Recently pushing the growth in broadband connectivity is the increasing demand for multiple video streams to be moved around the home-- from multiple connected HDTVs to the recording of HD streams on DVRs, smartphones and tablet devices. One has to keep in mind each HD stream requires around 20 Mbps of data, which can easily bring data demands to the 100s of megabits.

Lipoff says the wifi is the technology filling such data needs, currently managing to reach data ranges of around 300 Mbps. The IEEE is working on the next generation 802.11ac standard, promising data rates of over 600 Mbps.

"Once you have ubiquitous connectivity around the home, then you have the ability to network a variety of different devices," Lipoff says. An example is medical and health monitoring equipment, connected to either a central home server or directly to a family doctor.

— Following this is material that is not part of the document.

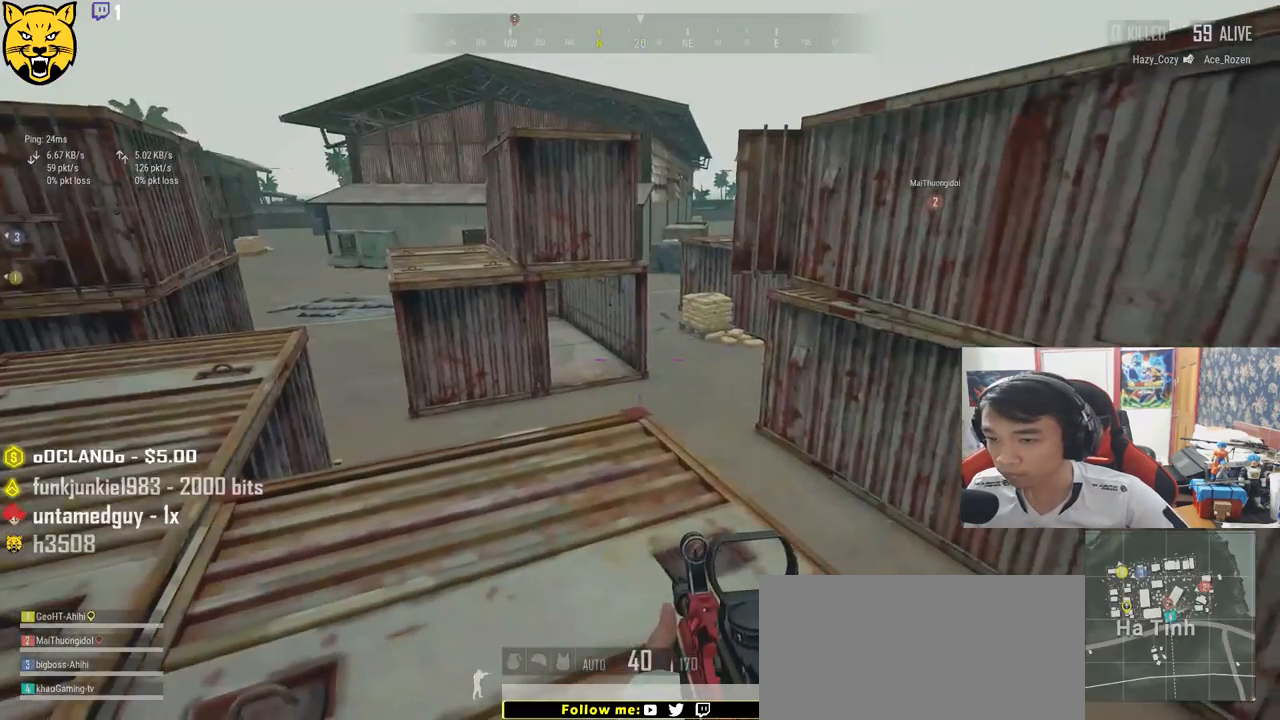
{"keys": ["w"], "mouse": [], "events": [[134, "s", "down"], [250, "s", "up"], [367, "w", "down"], [450, "d", "up"]]}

Technology has made previously hospital-only devices affordable for the home, while non-electronic devices (such as pneumatic blood pressure gauges) are now digital and internet-capable. CES 2012 hosted many different models of such devices

Lipoff says annual global consumer electronic medical device shipments are set to reach around 216m-- with 80m electronic thermometers, followed by diabetes management devices, electronic weighing scales and blood pressure gauges.

Smartphones are also acting as inexpensive processing devices thanks to addition of peripheral devices.

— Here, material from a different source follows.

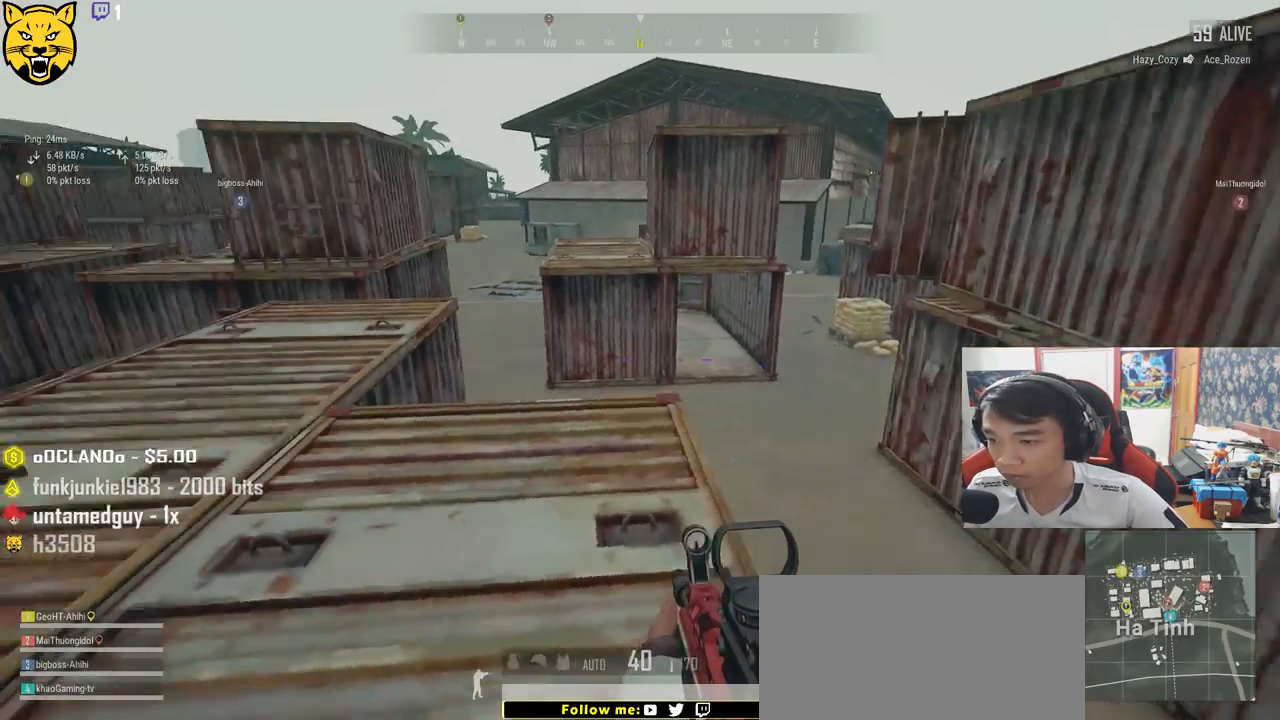
{"keys": ["shift", "w"], "mouse": [], "events": [[167, "shift", "down"]]}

We are still at the early days of networked medical devices, Lipoff concludes-- but manufacturers will surely advance such devices much further, particularly as networking technology continues growing further and further.

Stu Lipoff is a consultant with a practice in the communications, information technology, and electronics industries, providing clients with management consulting and technology consulting professional services in the convergence industries including telecommunications, media, and manufacturing.